After travelling beside the Missouri River all day we camp beside it just below Fort Peck dam, the largest hydraulically filled dam in the US. The lake is 130 miles long and 200 feet deep. It's a lovely spot, we enjoy the Interpretive Centre, and learn about the building of the dam. The day is so still the lake looks like a mirror.
Here we are doing our impersonation of Lewis and Clark.
We drive for a couple more days through the plains spending our nights at Walmart car parks. We've learned that it's not worth spending money to camp when you just want a level spot and an early start the next morning.
Where else but on the back roads of America are you likely to see dinosaurs "in the wild"?
The confluence of the Missouri and Yellowstone Rivers.
Our first view of the mountains.
We are starting to close on the Rocky Mountains and our near-term destination, Glacier National Park. Mark happens to check the status of the "Going To The Sun" road that winds over the continental divide in the park and discovers that a forest fire has just started on the east side of the park and the only road through the park is closed!
We decide to hang around for a day to see if the fire will be put out, but no luck, the high winds and dry conditions are just making the fire worse. So we skirt around the southern edge of the park and spend 3 days hiking and exploring the West side of the park, probably only about a third of the entire park. We have a great time but now we'll have to return to see the rest of the park another time. Luckily the wind is blowing the smoke away from us so our stay is very pleasant.
On our way out of the park we stop at a roadside stand and buy some huckleberries. The next morning we enjoy some delicious huckleberry pancakes for breakfast.
We stop at Eureka and enjoy the Tobacco Valley Historic Village. Ten old buildings were moved here when the nearby Lake Koocanusa reservoir was created to save them from destruction. Great museum, free, and very informative.
After driving down the scenic lake we stop in at Libby Dam for a tour. Our tourguide, Megan, is great and extremely knowledgable. With only the 2 of us doing the tour we get extra special attention and Mark is surprised to find himself unable to think of a single question Megan can't answer. To quote Mark, "This is the best dam tour we've ever been on!"

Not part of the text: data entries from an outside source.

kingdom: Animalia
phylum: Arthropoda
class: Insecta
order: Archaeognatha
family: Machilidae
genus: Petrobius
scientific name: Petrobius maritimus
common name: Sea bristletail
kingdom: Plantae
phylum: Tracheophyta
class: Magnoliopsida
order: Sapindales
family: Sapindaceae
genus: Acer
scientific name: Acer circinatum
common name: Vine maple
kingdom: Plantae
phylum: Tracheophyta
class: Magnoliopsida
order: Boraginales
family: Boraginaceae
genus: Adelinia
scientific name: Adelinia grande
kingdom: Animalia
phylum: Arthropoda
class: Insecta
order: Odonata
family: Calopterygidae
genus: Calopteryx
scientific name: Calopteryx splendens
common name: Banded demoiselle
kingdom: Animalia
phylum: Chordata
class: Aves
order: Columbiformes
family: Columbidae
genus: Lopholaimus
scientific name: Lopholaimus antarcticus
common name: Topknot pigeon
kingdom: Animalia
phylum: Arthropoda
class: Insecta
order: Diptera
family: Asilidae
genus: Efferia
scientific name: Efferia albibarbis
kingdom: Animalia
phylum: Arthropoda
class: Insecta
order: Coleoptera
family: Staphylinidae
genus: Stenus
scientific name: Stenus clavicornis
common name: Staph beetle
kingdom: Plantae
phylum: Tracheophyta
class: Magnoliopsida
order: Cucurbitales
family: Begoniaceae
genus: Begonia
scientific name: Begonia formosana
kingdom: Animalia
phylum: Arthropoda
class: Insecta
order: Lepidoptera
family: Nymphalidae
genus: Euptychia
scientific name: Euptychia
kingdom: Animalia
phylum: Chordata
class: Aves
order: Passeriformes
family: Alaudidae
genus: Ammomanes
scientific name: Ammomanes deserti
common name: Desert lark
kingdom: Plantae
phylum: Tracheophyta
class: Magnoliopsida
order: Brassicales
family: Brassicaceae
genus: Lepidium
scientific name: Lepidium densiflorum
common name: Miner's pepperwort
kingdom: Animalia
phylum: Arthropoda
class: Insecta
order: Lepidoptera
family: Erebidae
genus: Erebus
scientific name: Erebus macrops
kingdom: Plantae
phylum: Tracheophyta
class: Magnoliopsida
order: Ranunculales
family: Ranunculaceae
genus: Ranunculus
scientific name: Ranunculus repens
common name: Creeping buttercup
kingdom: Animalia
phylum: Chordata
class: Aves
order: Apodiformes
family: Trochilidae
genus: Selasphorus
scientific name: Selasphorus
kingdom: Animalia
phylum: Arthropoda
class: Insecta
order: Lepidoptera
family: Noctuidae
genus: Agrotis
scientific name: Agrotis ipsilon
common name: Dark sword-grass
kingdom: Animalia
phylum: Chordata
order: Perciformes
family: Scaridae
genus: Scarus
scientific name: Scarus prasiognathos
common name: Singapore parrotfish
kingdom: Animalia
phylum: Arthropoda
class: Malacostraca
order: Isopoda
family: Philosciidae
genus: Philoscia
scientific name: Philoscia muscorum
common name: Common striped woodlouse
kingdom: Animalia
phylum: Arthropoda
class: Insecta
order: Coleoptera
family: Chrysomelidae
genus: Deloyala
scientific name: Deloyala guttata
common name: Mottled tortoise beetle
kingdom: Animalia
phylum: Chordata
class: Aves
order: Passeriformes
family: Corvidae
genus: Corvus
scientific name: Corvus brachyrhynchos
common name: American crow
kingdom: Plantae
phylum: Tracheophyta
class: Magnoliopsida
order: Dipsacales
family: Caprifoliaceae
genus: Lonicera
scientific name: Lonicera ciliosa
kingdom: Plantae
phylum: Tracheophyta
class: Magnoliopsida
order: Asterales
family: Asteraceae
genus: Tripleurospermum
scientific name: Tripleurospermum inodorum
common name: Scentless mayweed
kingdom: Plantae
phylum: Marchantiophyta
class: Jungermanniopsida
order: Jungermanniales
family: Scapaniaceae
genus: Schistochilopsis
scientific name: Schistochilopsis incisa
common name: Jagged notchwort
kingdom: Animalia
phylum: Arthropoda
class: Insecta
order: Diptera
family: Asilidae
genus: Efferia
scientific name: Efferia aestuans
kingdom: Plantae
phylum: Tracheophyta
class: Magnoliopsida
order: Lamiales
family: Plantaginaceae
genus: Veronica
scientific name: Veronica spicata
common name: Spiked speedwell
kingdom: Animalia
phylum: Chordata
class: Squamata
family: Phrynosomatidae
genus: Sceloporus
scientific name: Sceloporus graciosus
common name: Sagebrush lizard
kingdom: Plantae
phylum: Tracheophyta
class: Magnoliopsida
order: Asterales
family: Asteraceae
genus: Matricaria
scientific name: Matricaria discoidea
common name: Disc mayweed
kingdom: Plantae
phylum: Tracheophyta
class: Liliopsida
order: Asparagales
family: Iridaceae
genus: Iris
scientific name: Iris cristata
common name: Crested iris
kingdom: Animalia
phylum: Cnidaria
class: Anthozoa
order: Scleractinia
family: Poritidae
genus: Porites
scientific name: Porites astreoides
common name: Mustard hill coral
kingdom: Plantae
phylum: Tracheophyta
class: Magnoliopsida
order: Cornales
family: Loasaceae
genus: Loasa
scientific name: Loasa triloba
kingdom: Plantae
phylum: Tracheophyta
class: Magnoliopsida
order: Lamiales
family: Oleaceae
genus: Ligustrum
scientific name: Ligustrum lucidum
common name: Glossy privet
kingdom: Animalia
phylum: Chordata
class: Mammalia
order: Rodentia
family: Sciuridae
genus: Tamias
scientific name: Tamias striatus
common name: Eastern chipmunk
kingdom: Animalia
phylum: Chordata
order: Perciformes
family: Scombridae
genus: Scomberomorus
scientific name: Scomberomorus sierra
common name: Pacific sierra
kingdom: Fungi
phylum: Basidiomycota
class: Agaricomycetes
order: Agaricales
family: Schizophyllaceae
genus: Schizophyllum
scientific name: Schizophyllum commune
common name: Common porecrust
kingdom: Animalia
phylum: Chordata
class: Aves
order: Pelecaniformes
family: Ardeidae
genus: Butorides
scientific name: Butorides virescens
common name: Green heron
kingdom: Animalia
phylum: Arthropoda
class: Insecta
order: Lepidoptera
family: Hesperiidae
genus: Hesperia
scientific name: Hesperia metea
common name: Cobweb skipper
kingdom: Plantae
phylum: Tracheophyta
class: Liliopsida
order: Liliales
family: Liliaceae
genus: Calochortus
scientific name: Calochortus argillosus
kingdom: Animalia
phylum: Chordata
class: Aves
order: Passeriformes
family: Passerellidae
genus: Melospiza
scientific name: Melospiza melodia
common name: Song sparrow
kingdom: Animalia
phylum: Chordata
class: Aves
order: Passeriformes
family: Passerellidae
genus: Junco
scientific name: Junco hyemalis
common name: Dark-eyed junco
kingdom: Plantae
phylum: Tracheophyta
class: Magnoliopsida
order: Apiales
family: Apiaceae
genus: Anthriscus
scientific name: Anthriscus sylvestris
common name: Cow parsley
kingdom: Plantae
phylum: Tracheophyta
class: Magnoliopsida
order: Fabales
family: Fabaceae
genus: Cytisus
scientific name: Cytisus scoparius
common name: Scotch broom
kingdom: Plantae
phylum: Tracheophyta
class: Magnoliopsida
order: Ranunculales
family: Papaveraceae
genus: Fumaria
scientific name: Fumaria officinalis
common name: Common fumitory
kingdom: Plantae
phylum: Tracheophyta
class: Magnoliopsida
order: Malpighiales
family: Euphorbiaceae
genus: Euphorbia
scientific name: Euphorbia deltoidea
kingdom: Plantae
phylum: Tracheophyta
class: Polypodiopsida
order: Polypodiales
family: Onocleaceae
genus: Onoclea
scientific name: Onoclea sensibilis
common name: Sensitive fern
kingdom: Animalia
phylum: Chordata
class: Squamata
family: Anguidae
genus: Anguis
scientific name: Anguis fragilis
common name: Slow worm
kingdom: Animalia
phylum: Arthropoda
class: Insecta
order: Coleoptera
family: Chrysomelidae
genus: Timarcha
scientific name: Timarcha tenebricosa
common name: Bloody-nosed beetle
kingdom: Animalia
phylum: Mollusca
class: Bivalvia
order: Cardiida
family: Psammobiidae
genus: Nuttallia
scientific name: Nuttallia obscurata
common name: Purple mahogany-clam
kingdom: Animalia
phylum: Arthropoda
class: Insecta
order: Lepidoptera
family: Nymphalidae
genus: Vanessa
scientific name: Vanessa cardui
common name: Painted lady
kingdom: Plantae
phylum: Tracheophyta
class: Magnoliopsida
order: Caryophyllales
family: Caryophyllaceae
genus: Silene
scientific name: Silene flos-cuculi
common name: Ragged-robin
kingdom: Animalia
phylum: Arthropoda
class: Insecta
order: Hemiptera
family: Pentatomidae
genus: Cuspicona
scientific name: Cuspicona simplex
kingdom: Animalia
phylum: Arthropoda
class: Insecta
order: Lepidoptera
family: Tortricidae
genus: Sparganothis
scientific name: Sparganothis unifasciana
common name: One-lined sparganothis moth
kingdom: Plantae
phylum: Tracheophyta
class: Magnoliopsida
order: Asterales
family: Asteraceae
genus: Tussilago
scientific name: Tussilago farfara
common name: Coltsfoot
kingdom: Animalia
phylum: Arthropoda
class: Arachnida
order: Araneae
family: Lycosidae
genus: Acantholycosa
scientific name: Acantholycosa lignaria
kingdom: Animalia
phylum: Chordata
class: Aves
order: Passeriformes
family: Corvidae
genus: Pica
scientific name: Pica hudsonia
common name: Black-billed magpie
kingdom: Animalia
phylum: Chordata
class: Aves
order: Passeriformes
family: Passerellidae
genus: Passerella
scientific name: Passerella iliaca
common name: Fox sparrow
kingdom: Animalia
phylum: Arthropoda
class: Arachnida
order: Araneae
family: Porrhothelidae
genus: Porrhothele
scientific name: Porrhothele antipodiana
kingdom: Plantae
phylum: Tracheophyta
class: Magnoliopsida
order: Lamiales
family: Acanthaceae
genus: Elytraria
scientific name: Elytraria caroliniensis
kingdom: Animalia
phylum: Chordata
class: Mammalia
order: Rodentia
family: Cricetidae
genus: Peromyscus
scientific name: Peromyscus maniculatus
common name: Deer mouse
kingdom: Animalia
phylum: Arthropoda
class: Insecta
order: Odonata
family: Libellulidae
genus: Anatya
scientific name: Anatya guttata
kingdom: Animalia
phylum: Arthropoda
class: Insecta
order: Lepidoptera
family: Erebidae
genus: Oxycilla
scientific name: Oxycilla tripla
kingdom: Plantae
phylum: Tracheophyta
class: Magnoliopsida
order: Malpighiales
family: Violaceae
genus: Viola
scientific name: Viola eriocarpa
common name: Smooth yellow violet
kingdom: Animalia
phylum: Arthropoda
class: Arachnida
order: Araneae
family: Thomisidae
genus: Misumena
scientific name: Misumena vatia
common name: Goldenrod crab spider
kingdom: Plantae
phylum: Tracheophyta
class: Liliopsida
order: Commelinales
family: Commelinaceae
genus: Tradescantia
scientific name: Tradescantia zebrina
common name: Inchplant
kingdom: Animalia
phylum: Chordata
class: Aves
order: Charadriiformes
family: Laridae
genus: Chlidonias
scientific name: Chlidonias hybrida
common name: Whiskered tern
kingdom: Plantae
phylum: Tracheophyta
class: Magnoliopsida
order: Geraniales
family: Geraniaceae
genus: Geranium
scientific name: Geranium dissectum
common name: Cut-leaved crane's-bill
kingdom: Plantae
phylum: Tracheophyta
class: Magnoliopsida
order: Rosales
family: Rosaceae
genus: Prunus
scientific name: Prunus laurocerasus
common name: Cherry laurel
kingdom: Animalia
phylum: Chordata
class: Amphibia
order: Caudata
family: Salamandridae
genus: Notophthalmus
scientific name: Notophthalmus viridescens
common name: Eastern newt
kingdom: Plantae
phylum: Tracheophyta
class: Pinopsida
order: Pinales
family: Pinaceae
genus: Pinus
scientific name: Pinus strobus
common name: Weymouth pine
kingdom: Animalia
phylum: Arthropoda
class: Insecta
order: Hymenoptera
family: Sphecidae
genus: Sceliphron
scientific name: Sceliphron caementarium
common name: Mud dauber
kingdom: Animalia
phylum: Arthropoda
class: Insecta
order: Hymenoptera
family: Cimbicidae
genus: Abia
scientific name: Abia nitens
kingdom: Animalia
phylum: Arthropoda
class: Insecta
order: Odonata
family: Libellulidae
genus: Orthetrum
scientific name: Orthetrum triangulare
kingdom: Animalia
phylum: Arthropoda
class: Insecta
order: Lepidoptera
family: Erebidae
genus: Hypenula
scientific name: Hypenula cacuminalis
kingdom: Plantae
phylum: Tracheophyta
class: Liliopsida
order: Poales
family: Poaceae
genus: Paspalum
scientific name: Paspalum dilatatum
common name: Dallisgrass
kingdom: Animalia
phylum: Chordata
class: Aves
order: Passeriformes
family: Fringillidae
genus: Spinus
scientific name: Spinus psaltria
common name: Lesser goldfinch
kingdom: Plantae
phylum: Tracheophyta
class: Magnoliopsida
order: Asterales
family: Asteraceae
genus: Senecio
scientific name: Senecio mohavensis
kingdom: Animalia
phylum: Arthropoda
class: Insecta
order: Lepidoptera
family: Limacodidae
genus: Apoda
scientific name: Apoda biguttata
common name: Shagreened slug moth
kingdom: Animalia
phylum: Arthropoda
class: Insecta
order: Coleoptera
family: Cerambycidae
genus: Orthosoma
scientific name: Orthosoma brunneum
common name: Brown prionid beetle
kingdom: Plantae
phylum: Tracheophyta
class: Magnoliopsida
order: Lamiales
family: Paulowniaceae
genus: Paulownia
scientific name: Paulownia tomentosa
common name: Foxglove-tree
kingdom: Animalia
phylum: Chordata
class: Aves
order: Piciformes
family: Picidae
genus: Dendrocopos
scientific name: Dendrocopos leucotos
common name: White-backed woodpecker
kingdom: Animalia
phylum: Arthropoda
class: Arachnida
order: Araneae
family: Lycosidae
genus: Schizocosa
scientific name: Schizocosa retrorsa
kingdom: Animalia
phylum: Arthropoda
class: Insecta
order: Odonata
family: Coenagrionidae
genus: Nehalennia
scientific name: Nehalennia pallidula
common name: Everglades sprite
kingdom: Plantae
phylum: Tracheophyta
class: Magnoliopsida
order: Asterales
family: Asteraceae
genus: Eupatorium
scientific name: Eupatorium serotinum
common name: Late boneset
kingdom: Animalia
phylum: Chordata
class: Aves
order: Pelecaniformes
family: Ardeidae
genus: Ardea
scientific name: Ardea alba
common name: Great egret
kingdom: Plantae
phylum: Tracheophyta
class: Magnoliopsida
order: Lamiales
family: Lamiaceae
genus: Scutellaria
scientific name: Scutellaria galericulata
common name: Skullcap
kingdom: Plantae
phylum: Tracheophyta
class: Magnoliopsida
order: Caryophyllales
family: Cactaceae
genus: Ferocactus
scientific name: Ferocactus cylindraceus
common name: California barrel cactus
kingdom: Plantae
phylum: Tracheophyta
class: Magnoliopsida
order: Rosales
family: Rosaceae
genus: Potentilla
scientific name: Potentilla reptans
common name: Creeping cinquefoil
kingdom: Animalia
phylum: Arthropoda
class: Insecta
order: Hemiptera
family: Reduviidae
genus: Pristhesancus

These mountain guys are serious about their target practice.
We have read about Yaak, MT, population 248, in one of our travel books. It sounds interesting and fun, so once again, we head off the beaten path and have a beautiful drive to the most northwest town in Montana. We stop in for a beer at the Dirty Shame Saloon and have a great conversation with our bartender and the owner. After slaking our thirst, we return via a different route and enjoy the Yaak Falls. Outstanding!!
On to Kootanai Falls, where the film "River Wild" starring Meryl Streep and Kevin Bacon was filmed. Also great. Although, to be honest, we aren't too thrilled with the swinging bridge.
Ross Creek Giant Cedars is next. What a great sightseeing day this has turned out to be. An old grove of huge western red cedar trees some 175 feet , protected by their inaccessible location from logging and forest fires, is stupendous!
The dry creek bed is covered with rock cairns, also quite a sight.
We have spent the whole day on scenic highways, our favorite way to travel. We reward ourselves by paying half price ($5.00) for a National Forest campsite on a beautiful lake. There we light the last campfire we'll have until we get someplace where the fire risk is less than high, very high, or extreme. It's been a dry summer all over the Northwest.